What needs to be done |
Every record below, from the first line to the last, is to be set down again exactly.

═══ Supplied material ═══

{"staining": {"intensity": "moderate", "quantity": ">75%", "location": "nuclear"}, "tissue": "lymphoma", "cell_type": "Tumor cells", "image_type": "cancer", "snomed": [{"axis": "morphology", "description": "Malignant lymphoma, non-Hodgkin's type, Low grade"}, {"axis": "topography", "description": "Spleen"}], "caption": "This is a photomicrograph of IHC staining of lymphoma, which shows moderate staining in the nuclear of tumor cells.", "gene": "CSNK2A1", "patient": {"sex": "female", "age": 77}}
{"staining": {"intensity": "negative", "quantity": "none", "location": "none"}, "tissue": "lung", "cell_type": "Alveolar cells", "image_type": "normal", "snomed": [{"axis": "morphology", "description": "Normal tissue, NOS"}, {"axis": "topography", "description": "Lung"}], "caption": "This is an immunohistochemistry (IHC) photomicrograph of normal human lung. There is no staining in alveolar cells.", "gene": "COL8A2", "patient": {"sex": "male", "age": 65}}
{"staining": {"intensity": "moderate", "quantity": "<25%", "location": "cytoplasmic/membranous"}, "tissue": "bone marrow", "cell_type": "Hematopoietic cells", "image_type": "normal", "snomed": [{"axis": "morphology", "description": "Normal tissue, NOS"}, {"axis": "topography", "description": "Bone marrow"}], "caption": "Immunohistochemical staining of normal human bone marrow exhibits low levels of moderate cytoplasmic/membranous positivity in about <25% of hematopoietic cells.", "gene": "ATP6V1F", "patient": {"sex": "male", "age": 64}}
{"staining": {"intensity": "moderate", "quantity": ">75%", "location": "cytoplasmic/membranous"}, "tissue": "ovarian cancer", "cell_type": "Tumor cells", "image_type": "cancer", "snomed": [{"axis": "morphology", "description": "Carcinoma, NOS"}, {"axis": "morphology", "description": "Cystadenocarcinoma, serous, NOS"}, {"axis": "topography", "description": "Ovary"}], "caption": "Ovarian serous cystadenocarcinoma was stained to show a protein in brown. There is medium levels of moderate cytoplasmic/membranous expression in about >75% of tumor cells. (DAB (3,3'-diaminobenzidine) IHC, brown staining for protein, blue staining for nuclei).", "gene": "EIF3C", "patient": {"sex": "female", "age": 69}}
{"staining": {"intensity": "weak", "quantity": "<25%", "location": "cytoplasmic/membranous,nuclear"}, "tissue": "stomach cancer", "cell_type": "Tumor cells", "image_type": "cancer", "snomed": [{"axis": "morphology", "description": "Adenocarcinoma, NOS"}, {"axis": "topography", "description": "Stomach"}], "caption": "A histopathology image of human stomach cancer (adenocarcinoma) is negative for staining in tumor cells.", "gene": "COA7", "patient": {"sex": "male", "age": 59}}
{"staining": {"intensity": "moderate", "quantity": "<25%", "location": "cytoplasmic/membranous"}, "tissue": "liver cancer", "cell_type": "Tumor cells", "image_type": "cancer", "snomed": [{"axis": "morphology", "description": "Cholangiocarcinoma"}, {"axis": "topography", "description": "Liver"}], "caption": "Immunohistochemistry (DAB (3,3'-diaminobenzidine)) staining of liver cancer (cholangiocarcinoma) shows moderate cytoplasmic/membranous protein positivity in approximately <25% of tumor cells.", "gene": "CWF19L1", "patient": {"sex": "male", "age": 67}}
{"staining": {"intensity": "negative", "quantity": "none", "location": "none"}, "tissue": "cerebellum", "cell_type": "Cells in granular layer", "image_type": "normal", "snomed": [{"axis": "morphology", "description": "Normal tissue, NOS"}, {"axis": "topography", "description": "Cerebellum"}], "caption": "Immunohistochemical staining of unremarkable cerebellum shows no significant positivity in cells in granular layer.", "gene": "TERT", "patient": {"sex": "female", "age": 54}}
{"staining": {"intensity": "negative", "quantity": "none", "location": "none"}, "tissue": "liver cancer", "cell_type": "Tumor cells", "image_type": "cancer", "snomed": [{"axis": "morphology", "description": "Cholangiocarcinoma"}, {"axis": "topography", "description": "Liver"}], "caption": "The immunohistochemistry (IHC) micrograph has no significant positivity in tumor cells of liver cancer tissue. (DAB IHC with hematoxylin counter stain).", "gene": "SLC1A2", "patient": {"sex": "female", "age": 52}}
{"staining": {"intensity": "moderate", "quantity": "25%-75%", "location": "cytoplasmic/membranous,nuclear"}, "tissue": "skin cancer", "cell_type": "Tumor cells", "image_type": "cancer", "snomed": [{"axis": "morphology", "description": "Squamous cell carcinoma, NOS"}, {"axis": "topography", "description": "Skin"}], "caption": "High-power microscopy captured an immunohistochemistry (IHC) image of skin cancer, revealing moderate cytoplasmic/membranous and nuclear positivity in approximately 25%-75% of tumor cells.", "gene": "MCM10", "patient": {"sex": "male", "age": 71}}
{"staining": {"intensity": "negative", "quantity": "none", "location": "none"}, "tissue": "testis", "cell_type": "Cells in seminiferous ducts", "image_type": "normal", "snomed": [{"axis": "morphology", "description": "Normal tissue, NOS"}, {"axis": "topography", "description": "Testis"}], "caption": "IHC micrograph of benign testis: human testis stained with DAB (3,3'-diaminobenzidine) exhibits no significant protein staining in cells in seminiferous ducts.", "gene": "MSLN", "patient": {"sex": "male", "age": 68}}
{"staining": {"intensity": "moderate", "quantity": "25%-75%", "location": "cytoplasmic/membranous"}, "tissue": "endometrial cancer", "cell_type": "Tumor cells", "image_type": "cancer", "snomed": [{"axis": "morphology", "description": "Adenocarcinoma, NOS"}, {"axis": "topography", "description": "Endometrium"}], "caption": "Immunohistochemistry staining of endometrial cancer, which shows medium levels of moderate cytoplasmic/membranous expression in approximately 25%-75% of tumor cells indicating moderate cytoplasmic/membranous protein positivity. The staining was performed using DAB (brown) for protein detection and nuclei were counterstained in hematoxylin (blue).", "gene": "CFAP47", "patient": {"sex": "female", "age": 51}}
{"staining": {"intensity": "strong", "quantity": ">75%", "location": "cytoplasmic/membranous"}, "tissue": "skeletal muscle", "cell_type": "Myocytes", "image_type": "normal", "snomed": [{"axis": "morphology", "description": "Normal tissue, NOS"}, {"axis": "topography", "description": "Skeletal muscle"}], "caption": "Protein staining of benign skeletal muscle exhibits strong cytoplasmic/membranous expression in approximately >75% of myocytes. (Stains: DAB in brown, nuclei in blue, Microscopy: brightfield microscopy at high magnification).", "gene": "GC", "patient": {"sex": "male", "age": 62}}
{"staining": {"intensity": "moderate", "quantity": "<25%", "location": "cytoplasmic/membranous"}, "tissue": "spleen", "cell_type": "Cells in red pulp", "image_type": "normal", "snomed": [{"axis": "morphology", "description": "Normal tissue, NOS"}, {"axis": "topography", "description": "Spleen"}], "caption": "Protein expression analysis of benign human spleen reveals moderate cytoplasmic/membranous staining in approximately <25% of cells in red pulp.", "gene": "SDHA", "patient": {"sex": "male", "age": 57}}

═══

Written solution |
{"staining": {"intensity": "moderate", "quantity": ">75%", "location": "nuclear"}, "tissue": "lymphoma", "cell_type": "Tumor cells", "image_type": "cancer", "snomed": [{"axis": "morphology", "description": "Malignant lymphoma, non-Hodgkin's type, Low grade"}, {"axis": "topography", "description": "Spleen"}], "caption": "This is a photomicrograph of IHC staining of lymphoma, which shows moderate staining in the nuclear of tumor cells.", "gene": "CSNK2A1", "patient": {"sex": "female", "age": 77}}
{"staining": {"intensity": "negative", "quantity": "none", "location": "none"}, "tissue": "lung", "cell_type": "Alveolar cells", "image_type": "normal", "snomed": [{"axis": "morphology", "description": "Normal tissue, NOS"}, {"axis": "topography", "description": "Lung"}], "caption": "This is an immunohistochemistry (IHC) photomicrograph of normal human lung. There is no staining in alveolar cells.", "gene": "COL8A2", "patient": {"sex": "male", "age": 65}}
{"staining": {"intensity": "moderate", "quantity": "<25%", "location": "cytoplasmic/membranous"}, "tissue": "bone marrow", "cell_type": "Hematopoietic cells", "image_type": "normal", "snomed": [{"axis": "morphology", "description": "Normal tissue, NOS"}, {"axis": "topography", "description": "Bone marrow"}], "caption": "Immunohistochemical staining of normal human bone marrow exhibits low levels of moderate cytoplasmic/membranous positivity in about <25% of hematopoietic cells.", "gene": "ATP6V1F", "patient": {"sex": "male", "age": 64}}
{"staining": {"intensity": "moderate", "quantity": ">75%", "location": "cytoplasmic/membranous"}, "tissue": "ovarian cancer", "cell_type": "Tumor cells", "image_type": "cancer", "snomed": [{"axis": "morphology", "description": "Carcinoma, NOS"}, {"axis": "morphology", "description": "Cystadenocarcinoma, serous, NOS"}, {"axis": "topography", "description": "Ovary"}], "caption": "Ovarian serous cystadenocarcinoma was stained to show a protein in brown. There is medium levels of moderate cytoplasmic/membranous expression in about >75% of tumor cells. (DAB (3,3'-diaminobenzidine) IHC, brown staining for protein, blue staining for nuclei).", "gene": "EIF3C", "patient": {"sex": "female", "age": 69}}
{"staining": {"intensity": "weak", "quantity": "<25%", "location": "cytoplasmic/membranous,nuclear"}, "tissue": "stomach cancer", "cell_type": "Tumor cells", "image_type": "cancer", "snomed": [{"axis": "morphology", "description": "Adenocarcinoma, NOS"}, {"axis": "topography", "description": "Stomach"}], "caption": "A histopathology image of human stomach cancer (adenocarcinoma) is negative for staining in tumor cells.", "gene": "COA7", "patient": {"sex": "male", "age": 59}}
{"staining": {"intensity": "moderate", "quantity": "<25%", "location": "cytoplasmic/membranous"}, "tissue": "liver cancer", "cell_type": "Tumor cells", "image_type": "cancer", "snomed": [{"axis": "morphology", "description": "Cholangiocarcinoma"}, {"axis": "topography", "description": "Liver"}], "caption": "Immunohistochemistry (DAB (3,3'-diaminobenzidine)) staining of liver cancer (cholangiocarcinoma) shows moderate cytoplasmic/membranous protein positivity in approximately <25% of tumor cells.", "gene": "CWF19L1", "patient": {"sex": "male", "age": 67}}
{"staining": {"intensity": "negative", "quantity": "none", "location": "none"}, "tissue": "cerebellum", "cell_type": "Cells in granular layer", "image_type": "normal", "snomed": [{"axis": "morphology", "description": "Normal tissue, NOS"}, {"axis": "topography", "description": "Cerebellum"}], "caption": "Immunohistochemical staining of unremarkable cerebellum shows no significant positivity in cells in granular layer.", "gene": "TERT", "patient": {"sex": "female", "age": 54}}
{"staining": {"intensity": "negative", "quantity": "none", "location": "none"}, "tissue": "liver cancer", "cell_type": "Tumor cells", "image_type": "cancer", "snomed": [{"axis": "morphology", "description": "Cholangiocarcinoma"}, {"axis": "topography", "description": "Liver"}], "caption": "The immunohistochemistry (IHC) micrograph has no significant positivity in tumor cells of liver cancer tissue. (DAB IHC with hematoxylin counter stain).", "gene": "SLC1A2", "patient": {"sex": "female", "age": 52}}
{"staining": {"intensity": "moderate", "quantity": "25%-75%", "location": "cytoplasmic/membranous,nuclear"}, "tissue": "skin cancer", "cell_type": "Tumor cells", "image_type": "cancer", "snomed": [{"axis": "morphology", "description": "Squamous cell carcinoma, NOS"}, {"axis": "topography", "description": "Skin"}], "caption": "High-power microscopy captured an immunohistochemistry (IHC) image of skin cancer, revealing moderate cytoplasmic/membranous and nuclear positivity in approximately 25%-75% of tumor cells.", "gene": "MCM10", "patient": {"sex": "male", "age": 71}}
{"staining": {"intensity": "negative", "quantity": "none", "location": "none"}, "tissue": "testis", "cell_type": "Cells in seminiferous ducts", "image_type": "normal", "snomed": [{"axis": "morphology", "description": "Normal tissue, NOS"}, {"axis": "topography", "description": "Testis"}], "caption": "IHC micrograph of benign testis: human testis stained with DAB (3,3'-diaminobenzidine) exhibits no significant protein staining in cells in seminiferous ducts.", "gene": "MSLN", "patient": {"sex": "male", "age": 68}}
{"staining": {"intensity": "moderate", "quantity": "25%-75%", "location": "cytoplasmic/membranous"}, "tissue": "endometrial cancer", "cell_type": "Tumor cells", "image_type": "cancer", "snomed": [{"axis": "morphology", "description": "Adenocarcinoma, NOS"}, {"axis": "topography", "description": "Endometrium"}], "caption": "Immunohistochemistry staining of endometrial cancer, which shows medium levels of moderate cytoplasmic/membranous expression in approximately 25%-75% of tumor cells indicating moderate cytoplasmic/membranous protein positivity. The staining was performed using DAB (brown) for protein detection and nuclei were counterstained in hematoxylin (blue).", "gene": "CFAP47", "patient": {"sex": "female", "age": 51}}
{"staining": {"intensity": "strong", "quantity": ">75%", "location": "cytoplasmic/membranous"}, "tissue": "skeletal muscle", "cell_type": "Myocytes", "image_type": "normal", "snomed": [{"axis": "morphology", "description": "Normal tissue, NOS"}, {"axis": "topography", "description": "Skeletal muscle"}], "caption": "Protein staining of benign skeletal muscle exhibits strong cytoplasmic/membranous expression in approximately >75% of myocytes. (Stains: DAB in brown, nuclei in blue, Microscopy: brightfield microscopy at high magnification).", "gene": "GC", "patient": {"sex": "male", "age": 62}}
{"staining": {"intensity": "moderate", "quantity": "<25%", "location": "cytoplasmic/membranous"}, "tissue": "spleen", "cell_type": "Cells in red pulp", "image_type": "normal", "snomed": [{"axis": "morphology", "description": "Normal tissue, NOS"}, {"axis": "topography", "description": "Spleen"}], "caption": "Protein expression analysis of benign human spleen reveals moderate cytoplasmic/membranous staining in approximately <25% of cells in red pulp.", "gene": "SDHA", "patient": {"sex": "male", "age": 57}}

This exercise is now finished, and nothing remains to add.